ERNIE-4.5-VL-28B-A3B-Thinking 多模态思考模型

本文档讲解如何部署ERNIE-4.5-VL-28B-A3B-Thinking多模态思考模型，支持用户使用多模态数据与模型进行对话交互，同时支持工具调用能力（包括多模态数据）。在开始部署前，请确保你的硬件环境满足如下条件：

GPU驱动 >= 535
CUDA >= 12.3
CUDNN >= 9.5
Linux X86_64
Python >= 3.10
80G A/H 1卡

安装FastDeploy方式参考安装文档。

准备模型

部署时指定--model baidu/ERNIE-4.5-VL-28B-A3B-Thinking即可自动从AIStudio下载模型，并支持断点续传。
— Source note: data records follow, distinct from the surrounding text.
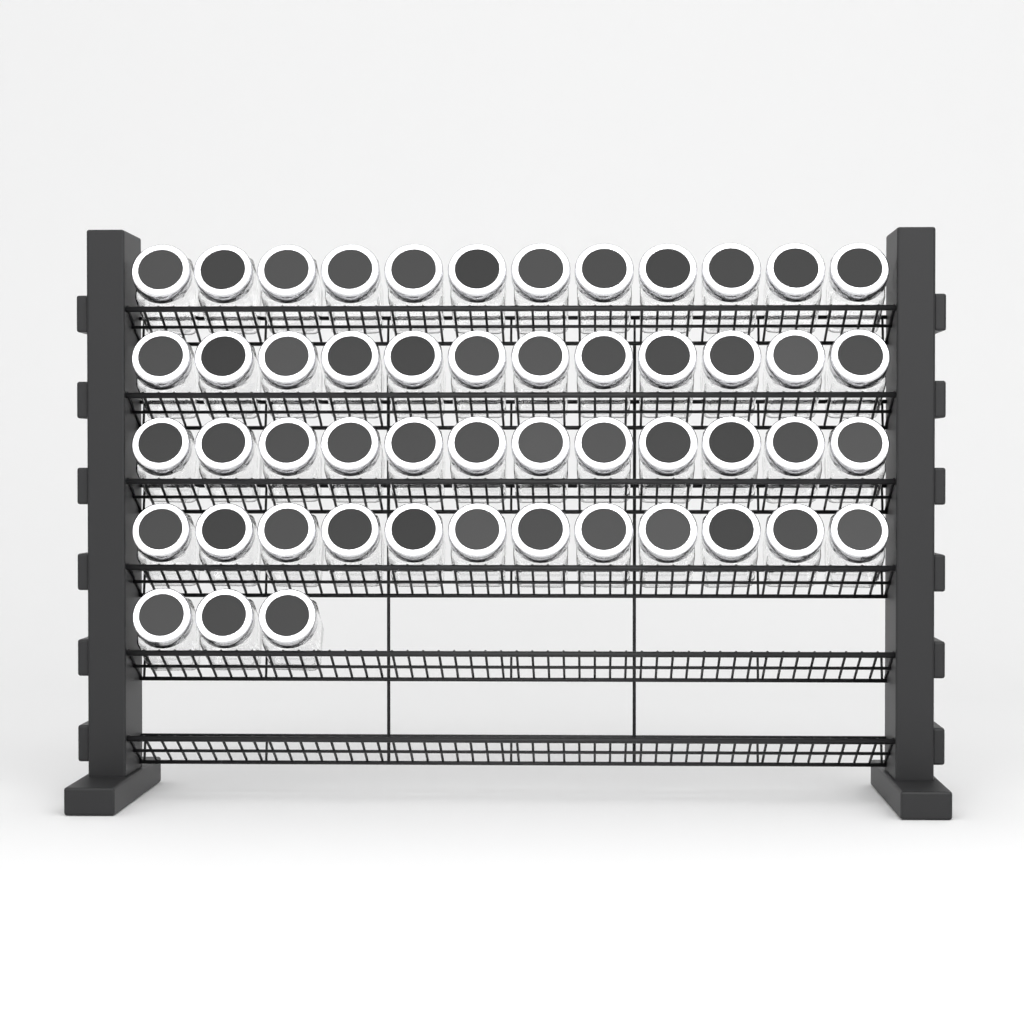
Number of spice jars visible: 51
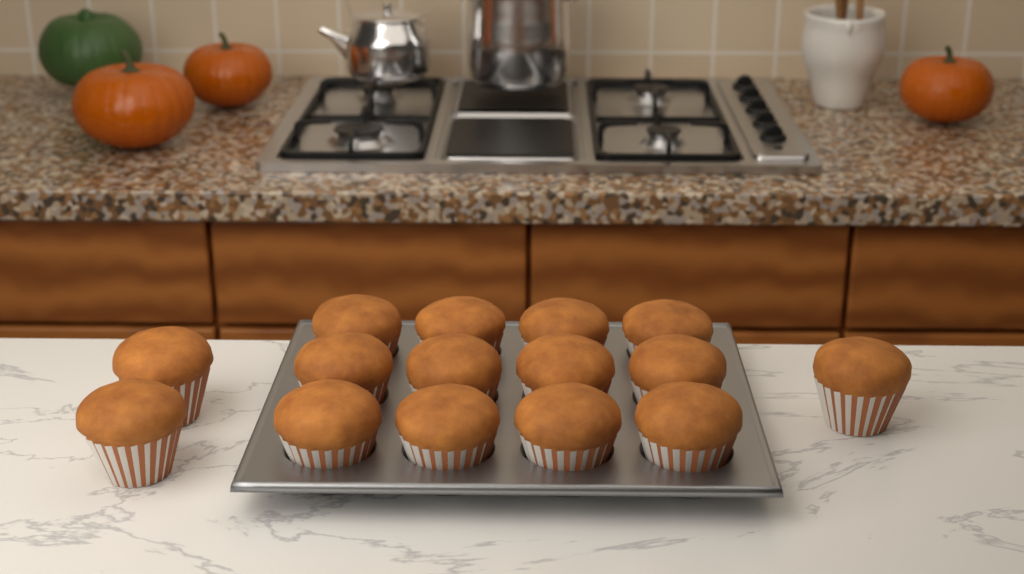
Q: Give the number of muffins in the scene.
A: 15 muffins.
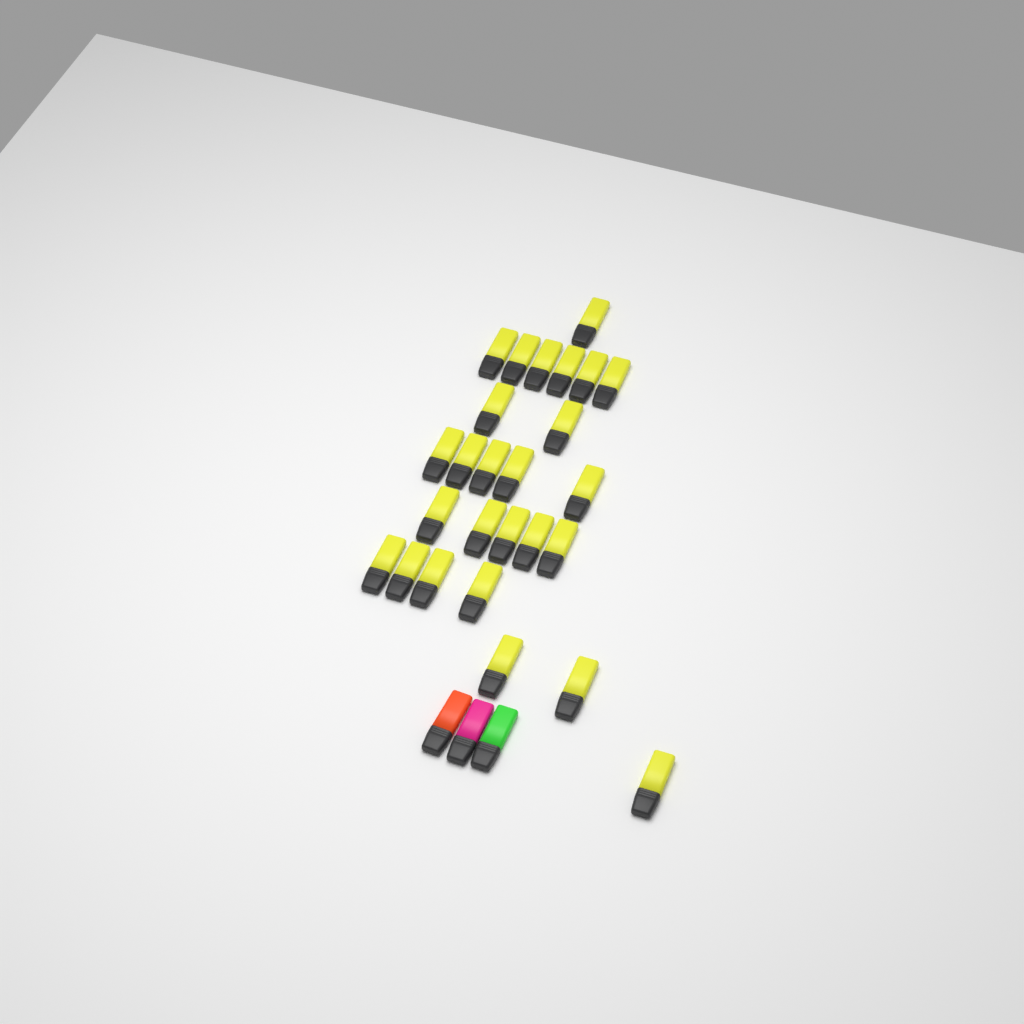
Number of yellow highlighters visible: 26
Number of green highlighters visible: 1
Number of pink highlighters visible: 1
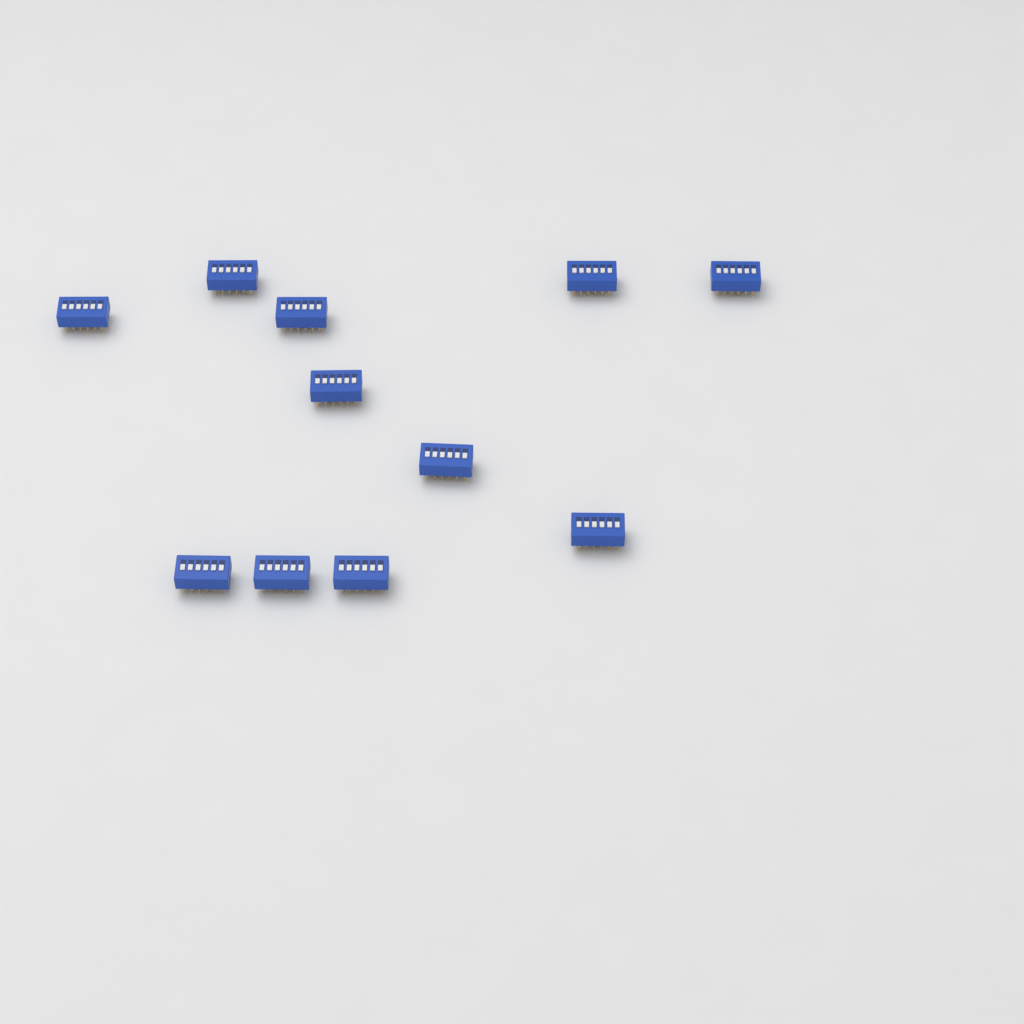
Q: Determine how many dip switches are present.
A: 11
你也可以自行从不同渠道下载模型，需要注意的是FastDeploy依赖Paddle格式的模型，更多说明参考支持模型列表。

启动服务

执行如下命令，启动服务,其中启动命令配置方式参考参数说明

python -m fastdeploy.entrypoints.openai.api_server \
        --model baidu/ERNIE-4.5-VL-28B-A3B-Thinking \
        --max-model-len 131072 \
        --max-num-seqs 32 \
        --port 8180 \
        --quantization wint8 \
        --reasoning-parser ernie-45-vl-thinking \
        --tool-call-parser ernie-45-vl-thinking \
        --mm-processor-kwargs '{"image_max_pixels": 12845056 }'

用户发起服务请求

执行启动服务指令后，当终端打印如下信息，说明服务已经启动成功。

api_server.py[line:91] Launching metrics service at http://0.0.0.0:8181/metrics
api_server.py[line:94] Launching chat completion service at http://0.0.0.0:8180/v1/chat/completions
api_server.py[line:97] Launching completion service at http://0.0.0.0:8180/v1/completions
INFO:     Started server process [13909]
INFO:     Waiting for application startup.
INFO:     Application startup complete.
INFO:     Uvicorn running on http://0.0.0.0:8180 (Press CTRL+C to quit)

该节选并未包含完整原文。